TASKS TO COMPLETE -
A – Summarize the text about "Living While Black" incidents in two sentences.
B – Please list every Twitter nickname that the text about "Living While Black" incidents says was given to frivolous 911 callers.
C – Carry on the text about "Living While Black" incidents from its final sentence.

TEXT FOR ANALYSIS -
--------------------------------------------------

In the past several months, there have been numerous examples of “Living While Black” incidents — stories of black people being viewed with suspicion, subjected to 911 calls, or confronted by police officers or armed civilians for simply existing in public spaces.

Over the past year, black men, women, and children have been challenged, accosted, or reported to police by people for such innocuous actions as using a phone in a hotel lobby, having a picnic, trying to cash a check at a bank, babysitting white children, mowing lawns, selling water, eating at Subway, sleeping in a college common room, and entering their own apartment buildings. In several cases, the confrontations culminated in interactions with the police.

But while videos and reports of these incidents have gone viral on social media, the people responsible for provoking the confrontations rarely face any sort of legal consequences.

Frivolous 911 callers have been shamed and mocked on Twitter and given nicknames like #BBQBecky, #PermitPatty, and #PoolPatrolPaula, and in a few cases, this has led to the person being fired from their job.

And in a recent case in which a white woman pulled a gun on a black couple at a campground while they were having a picnic, the woman is now facing potential jail time and a fine on a charge of “threatening exhibition of a weapon.”

--------------------------------------------------

Data entries:
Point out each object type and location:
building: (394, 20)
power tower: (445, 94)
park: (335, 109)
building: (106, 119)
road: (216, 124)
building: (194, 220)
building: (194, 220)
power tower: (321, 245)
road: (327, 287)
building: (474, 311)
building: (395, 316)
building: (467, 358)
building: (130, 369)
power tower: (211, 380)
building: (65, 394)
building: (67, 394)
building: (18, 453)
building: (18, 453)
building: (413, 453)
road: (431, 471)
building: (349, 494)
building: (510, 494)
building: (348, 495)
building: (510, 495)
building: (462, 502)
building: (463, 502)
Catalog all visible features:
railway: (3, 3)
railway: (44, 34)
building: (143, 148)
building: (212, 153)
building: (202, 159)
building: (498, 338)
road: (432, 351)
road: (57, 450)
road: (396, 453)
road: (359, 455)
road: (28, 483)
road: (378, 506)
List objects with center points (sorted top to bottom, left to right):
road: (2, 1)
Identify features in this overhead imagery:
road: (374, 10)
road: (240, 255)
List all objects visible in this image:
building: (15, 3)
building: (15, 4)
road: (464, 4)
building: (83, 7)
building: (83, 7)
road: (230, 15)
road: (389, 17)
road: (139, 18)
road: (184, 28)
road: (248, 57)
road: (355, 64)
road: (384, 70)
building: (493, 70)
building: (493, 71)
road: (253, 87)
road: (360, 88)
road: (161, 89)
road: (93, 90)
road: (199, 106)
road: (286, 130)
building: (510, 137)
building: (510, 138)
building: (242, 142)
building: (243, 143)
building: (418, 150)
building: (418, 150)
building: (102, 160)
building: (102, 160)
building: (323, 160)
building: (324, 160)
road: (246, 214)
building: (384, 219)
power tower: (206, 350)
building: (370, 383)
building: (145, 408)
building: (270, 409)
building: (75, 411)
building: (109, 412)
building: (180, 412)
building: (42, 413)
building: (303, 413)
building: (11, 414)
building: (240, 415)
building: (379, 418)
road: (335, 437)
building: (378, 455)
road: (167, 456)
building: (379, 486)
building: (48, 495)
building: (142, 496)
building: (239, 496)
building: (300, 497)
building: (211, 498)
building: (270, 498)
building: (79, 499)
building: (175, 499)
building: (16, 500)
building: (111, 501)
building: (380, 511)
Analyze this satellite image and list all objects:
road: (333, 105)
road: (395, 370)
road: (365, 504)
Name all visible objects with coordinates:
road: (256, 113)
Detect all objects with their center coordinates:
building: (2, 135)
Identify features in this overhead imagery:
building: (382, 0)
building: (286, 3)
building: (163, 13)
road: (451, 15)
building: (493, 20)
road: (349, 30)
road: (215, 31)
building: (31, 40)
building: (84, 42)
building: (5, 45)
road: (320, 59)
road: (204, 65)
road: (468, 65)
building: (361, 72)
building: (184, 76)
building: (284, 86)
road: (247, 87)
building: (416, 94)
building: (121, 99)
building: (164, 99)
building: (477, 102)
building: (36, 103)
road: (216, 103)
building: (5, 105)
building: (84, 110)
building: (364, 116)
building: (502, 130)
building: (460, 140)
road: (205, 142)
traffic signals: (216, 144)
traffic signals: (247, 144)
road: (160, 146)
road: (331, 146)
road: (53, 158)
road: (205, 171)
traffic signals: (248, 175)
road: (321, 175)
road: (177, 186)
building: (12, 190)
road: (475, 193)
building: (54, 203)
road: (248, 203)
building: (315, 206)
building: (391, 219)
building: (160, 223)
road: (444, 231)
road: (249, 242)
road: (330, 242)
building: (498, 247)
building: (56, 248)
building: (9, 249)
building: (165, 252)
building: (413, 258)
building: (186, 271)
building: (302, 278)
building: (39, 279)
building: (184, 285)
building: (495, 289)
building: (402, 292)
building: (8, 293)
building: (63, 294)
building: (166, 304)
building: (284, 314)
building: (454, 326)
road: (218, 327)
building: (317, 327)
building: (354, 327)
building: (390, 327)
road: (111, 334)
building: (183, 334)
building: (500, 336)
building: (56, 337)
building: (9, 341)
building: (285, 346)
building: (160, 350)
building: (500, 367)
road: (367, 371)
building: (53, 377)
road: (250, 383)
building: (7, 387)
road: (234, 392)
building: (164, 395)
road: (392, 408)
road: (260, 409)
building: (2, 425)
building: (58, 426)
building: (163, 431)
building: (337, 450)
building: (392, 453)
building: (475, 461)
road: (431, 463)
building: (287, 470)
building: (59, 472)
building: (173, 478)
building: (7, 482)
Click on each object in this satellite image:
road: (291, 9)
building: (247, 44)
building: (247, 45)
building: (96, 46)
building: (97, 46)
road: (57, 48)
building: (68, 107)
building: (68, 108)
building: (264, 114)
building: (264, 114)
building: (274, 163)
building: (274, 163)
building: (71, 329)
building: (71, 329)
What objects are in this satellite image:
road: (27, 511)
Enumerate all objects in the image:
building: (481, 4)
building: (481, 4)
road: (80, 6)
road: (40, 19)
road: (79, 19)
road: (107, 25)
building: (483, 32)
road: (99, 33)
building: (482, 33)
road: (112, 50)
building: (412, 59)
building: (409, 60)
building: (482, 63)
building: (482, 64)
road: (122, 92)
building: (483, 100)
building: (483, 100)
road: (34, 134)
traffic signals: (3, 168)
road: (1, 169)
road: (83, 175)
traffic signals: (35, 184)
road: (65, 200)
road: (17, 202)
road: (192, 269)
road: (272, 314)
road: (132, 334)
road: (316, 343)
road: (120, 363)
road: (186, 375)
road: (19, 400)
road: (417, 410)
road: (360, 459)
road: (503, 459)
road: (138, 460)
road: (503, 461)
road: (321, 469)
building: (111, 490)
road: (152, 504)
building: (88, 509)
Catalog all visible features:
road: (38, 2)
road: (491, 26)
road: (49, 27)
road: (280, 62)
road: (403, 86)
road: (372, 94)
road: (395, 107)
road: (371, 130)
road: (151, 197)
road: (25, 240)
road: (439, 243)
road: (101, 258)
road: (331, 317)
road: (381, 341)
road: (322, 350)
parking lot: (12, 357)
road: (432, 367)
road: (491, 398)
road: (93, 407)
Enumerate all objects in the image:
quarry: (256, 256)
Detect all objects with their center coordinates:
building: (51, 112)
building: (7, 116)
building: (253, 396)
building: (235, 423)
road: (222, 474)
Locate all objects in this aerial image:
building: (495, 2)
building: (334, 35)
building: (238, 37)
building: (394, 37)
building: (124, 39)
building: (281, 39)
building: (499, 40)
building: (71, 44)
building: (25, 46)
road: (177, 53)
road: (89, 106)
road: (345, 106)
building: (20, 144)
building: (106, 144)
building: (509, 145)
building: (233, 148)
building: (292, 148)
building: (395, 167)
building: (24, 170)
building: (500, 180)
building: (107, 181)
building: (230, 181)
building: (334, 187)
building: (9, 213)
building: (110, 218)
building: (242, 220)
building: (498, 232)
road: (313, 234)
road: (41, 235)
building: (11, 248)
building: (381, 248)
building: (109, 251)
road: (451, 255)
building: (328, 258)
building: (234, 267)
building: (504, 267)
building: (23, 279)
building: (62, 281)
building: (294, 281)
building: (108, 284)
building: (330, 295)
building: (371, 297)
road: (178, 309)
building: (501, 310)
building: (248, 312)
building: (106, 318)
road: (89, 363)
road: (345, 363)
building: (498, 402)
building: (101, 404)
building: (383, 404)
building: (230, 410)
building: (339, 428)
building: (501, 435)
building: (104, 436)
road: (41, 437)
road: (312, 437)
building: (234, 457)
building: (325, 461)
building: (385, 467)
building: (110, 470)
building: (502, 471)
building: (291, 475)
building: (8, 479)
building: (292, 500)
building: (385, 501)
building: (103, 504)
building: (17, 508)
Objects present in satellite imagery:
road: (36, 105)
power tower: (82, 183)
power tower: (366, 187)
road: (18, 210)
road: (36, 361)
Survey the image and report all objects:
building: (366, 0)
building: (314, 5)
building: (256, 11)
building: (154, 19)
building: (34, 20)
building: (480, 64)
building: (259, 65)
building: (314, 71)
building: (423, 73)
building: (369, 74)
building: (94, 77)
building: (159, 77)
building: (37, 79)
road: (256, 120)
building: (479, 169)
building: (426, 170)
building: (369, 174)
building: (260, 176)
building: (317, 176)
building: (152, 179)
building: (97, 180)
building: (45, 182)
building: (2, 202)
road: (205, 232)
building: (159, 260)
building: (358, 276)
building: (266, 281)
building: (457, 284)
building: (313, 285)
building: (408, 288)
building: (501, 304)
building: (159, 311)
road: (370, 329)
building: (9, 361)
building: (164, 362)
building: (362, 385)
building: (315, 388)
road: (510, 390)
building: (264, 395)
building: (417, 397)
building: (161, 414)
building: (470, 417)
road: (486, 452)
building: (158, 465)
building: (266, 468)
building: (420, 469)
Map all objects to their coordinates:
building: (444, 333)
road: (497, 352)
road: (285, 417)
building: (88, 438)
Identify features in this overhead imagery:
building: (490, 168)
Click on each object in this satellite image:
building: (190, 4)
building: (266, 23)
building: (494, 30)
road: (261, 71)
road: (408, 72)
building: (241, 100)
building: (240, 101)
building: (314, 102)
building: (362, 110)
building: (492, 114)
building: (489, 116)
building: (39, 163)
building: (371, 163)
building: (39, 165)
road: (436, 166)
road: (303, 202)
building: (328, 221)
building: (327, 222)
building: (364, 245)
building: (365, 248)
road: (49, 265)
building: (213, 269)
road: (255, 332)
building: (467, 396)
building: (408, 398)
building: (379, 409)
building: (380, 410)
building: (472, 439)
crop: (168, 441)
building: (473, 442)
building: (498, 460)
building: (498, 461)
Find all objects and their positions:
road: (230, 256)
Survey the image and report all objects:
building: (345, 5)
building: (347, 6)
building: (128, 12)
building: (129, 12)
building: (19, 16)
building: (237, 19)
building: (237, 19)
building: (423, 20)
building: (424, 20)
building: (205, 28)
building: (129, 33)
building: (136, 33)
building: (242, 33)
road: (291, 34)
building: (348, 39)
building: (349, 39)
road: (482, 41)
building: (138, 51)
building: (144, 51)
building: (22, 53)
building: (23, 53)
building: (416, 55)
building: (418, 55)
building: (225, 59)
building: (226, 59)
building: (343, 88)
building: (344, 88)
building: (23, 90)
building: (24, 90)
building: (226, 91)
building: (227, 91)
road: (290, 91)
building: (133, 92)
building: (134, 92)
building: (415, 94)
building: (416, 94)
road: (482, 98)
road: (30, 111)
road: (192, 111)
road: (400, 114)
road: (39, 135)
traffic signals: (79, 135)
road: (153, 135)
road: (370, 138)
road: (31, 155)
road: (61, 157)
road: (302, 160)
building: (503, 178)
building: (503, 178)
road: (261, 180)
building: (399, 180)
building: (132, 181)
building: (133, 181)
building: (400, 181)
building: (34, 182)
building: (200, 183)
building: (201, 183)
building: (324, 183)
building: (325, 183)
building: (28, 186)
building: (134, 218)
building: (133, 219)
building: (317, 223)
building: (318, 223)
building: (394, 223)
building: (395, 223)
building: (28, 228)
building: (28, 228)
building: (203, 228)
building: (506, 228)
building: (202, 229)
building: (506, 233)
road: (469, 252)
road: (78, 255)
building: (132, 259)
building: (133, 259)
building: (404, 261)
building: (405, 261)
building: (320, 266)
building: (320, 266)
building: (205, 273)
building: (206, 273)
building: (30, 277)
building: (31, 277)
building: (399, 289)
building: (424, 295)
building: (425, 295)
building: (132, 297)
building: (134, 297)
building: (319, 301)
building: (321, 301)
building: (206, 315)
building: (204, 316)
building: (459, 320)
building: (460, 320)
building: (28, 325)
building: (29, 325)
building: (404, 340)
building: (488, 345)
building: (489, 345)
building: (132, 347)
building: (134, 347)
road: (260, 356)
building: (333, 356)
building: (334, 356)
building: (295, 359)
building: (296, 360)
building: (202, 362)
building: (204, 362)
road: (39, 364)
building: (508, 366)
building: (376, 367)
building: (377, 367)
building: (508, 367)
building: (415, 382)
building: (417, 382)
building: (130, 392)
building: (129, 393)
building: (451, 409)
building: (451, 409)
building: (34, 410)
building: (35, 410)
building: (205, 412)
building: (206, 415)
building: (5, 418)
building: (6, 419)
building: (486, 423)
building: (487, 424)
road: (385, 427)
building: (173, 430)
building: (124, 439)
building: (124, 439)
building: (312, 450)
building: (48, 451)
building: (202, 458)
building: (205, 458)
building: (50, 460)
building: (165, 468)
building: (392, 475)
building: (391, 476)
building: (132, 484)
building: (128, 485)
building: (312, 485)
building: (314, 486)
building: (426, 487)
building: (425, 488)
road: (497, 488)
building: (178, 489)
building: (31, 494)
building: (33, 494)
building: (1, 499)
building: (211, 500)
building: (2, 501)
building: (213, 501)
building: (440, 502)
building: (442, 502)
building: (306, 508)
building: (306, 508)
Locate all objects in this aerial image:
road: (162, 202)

--------------------------------------------------

ANSWERS TO THE TASKS -
A – Black people have been viewed with suspicion, reported to police, or confronted for ordinary activities such as having a picnic, babysitting white children, or entering their own apartment buildings, and several of these encounters ended in interactions with the police. Although the incidents go viral and the callers are shamed online and occasionally fired, those who provoke the confrontations rarely face legal consequences, though a white woman who pulled a gun on a black couple at a campground now faces potential jail time and a fine.

B – #BBQBecky, #PermitPatty, #PoolPatrolPaula

C –
But in the vast majority of cases, 911 callers have suffered few if any tangible consequences. The black people subjected to the calls, meanwhile, often have to deal with increased stress and anger as a result of being racially profiled and forced to justify their presence in a public (or even private) space. Many have said they feared that they’d make a mistake during interactions with police officers — and that their mistake could be fatal.

“Lives have been destroyed and lives have been lost for these reasons,” Marc Peeples, a Detroit man who was fined and faced criminal charges after three women shared fabricated stories with police, told the Guardian in March. Peeples filed a lawsuit against the three women earlier this year, one of the first examples of how a “Living While Black” victim was turning to the legal system to punish a caller.

Measures like the Oregon bill could empower more people to take similar actions.

Other states and cities are considering how to punish unnecessary 911 calls

Oregon is not the only state to consider such a measure: In 2018, New York state Sen. Jesse Hamilton introduced legislation that would make placing a false 911 call regarding an innocent black person a hate crime.

In Grand Rapids, Michigan, local officials are considering an ordinance that would make it a criminal misdemeanor for someone to call 911 on a person of color “living their lives.” The ordinance was introduced this year after a June 2018 incident in which police were called as a mostly black group of teens and their parents held a Saturday afternoon graduation party in a local park.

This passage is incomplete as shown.